Attraverso la misurazione dell’attività cerebrale, Paul Ekman ha rilevato che nelle persone che contraggono tale muscolo è presente un’attività cerebrale legata alle sensazioni di piacere; quando si sorride in modo menzognero ciò non si verifica.

Questo grande bagaglio di scoperte ha colto l’attenzione degli Psicologi e dal 1980 il FACS cominciò ad essere utilizzato in maniera diffusa.

Gli Psicologi, in particolare, volevano capire il modo per accorgersi se la persona con cui parlavano stesse dicendo la verità.

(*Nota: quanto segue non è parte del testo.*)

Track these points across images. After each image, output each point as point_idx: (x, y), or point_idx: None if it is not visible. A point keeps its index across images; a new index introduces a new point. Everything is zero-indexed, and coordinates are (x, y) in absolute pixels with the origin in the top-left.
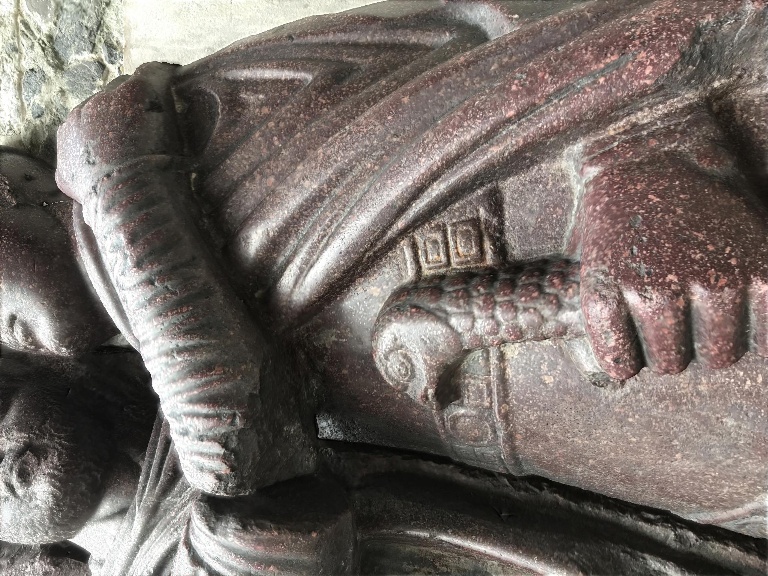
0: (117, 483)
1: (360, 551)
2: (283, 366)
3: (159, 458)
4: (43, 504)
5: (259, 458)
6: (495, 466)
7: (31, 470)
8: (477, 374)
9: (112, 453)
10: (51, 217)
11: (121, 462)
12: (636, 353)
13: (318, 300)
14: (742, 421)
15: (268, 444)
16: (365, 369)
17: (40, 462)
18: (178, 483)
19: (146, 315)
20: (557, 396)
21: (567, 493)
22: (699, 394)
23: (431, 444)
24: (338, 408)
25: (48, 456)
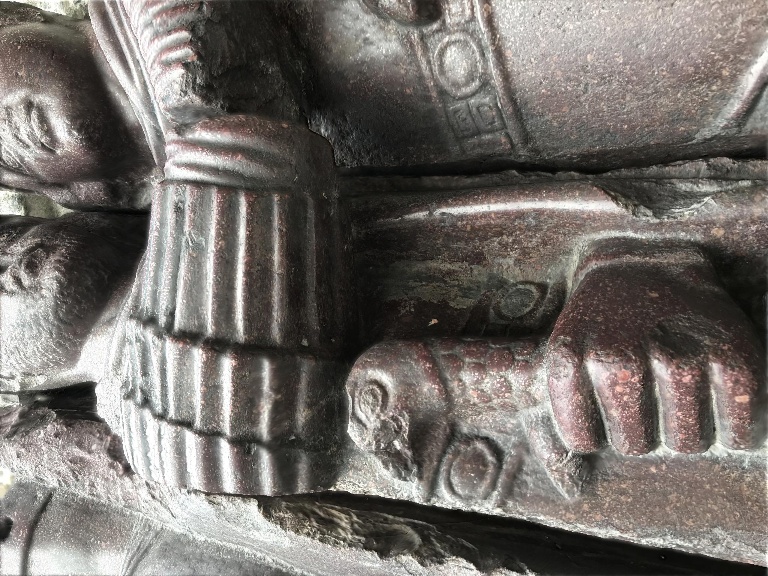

Infatti, uno degli obiettivi principali della formazione di un buono Psicologo è quello di sviluppare le abilità di monitoraggio degli stati mentali del suo paziente in seduta.

Tale controllo avviene a partire dalle tracce mimico-facciali che il paziente inconsapevolmente fornisce.

Queste microespressioni, così denominate dallo stesso Ekman, se guardate con attenzione, possono svelare segnali che precedentemente sarebbero stati percepibili solo al rallentatore.

Ovviamente, allo Psicologo clinico non interesserà soltanto sapere se il suo paziente sta raccontando la verità o meno; è altresì importante distinguere i movimenti facciali associati a differenti emozioni, a stati dell’umore, a segnali dell’attività cognitiva, a tratti del temperamento nonché di personalità.

E anche Voi potenzialmente siete in grado di valutare, se lo desiderate, l’atteggiamento del vostro medico e/o psicologo, osservando principalmente il comportamento non verbale e, naturalmente, le espressioni facciali.

Ad esempio, tenere le braccia incrociate sul petto, guardare il paziente con poca empatia e scarso interessamento, fissarlo con troppa insistenza possono comunicare, da parte del professionista, poca apertura e disponibilità.

 

 

L’obiettivo, d’altronde, resta sempre uno: riuscire ad avvicinarsi il più possibile ai bisogni del paziente, al fine ultimo di migliorare la performance degli Psicologi e in genere di tutto il personale che opera nel campo delle relazioni d’aiuto.

di Federica Del Po

 


[1] Ekman P., Basic Emotions. In: T. Dalgleish and M. Power (Eds.). Handbook of Cognition and Emotion. John Wiley & Sons Ltd, Sussex, UK, 1999.